AB: I would love to break the glass ceiling that exists for women in rock, in scripted series, and produce a show that will attract not only an international female and LGBTQ audience, but people of all ages who love rock and roll and who’d love to see rock return to rebellion. With humor and heart. And to showcase fantastic women musicians and artists of all ages. The show is in part, homage to all of the great women who have inspired me through the years. I’d like to inspire young women by giving them a bit of a herstory lesson, without didactics, on how challenging it was for women in music, and to pick up instruments and honor the past as well as themselves.
IK: You clearly have the passion to share the stories of women in rock… how do you think we can influence young women in the future to pick up an instrument?

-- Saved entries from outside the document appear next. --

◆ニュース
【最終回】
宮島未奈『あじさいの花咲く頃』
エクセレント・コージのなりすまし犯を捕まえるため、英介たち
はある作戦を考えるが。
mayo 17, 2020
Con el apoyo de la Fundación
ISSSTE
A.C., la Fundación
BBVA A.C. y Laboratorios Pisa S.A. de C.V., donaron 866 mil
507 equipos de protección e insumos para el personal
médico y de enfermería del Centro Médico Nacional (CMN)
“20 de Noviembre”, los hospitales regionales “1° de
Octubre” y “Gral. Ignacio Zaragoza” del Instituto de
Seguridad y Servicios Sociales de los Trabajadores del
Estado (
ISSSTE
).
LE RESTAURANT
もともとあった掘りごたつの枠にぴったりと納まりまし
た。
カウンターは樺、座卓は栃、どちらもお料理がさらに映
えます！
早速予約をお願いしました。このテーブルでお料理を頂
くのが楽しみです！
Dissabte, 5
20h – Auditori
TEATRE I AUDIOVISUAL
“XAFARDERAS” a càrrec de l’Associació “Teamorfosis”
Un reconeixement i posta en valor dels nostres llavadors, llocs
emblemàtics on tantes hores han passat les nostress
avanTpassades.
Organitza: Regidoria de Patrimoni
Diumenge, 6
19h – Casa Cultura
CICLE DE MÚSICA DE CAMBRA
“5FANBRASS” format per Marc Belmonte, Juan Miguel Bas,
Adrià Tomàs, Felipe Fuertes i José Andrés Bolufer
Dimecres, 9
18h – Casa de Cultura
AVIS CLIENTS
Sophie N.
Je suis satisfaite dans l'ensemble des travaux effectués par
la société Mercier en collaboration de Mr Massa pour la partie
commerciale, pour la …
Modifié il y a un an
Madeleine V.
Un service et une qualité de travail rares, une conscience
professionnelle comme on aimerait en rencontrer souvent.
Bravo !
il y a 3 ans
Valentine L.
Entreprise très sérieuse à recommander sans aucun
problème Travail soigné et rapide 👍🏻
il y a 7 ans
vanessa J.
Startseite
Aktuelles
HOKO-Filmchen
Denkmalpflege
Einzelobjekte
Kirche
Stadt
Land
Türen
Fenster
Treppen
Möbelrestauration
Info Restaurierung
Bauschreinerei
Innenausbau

AB: Music is such a fantastic expressive art, and it’s so immediate and so cheap! Here’s the message I would convey. You can buy great-sounding electric guitars these days for $100. Get off social media and start a band! Learn to play a few basic chords, plug in, turn it up to 11 and tell the world how you feel. This is the message we need to be putting out — art is not about money and success, or branding, or commercialism. It’s about wild expression, rebellion, defiance. It’s about NOT fitting in! It’s time young women get wild again, time to fight for our rights, to rebel against the tyranny we’re presently experiencing here in the U.S. You don’t have to buy a Pearl drum set… in Trinidad they make instruments out of discarded oil drums. Make instruments out of junk, paint yourselves up, dance, perform, and don’t be afraid to say what you really feel because by doing so, you’ll help support others to do the same and before you know it, you’re creating an ecstatic riot of a creative, sexy cultural revolution. We need you to shake things up! It’s time.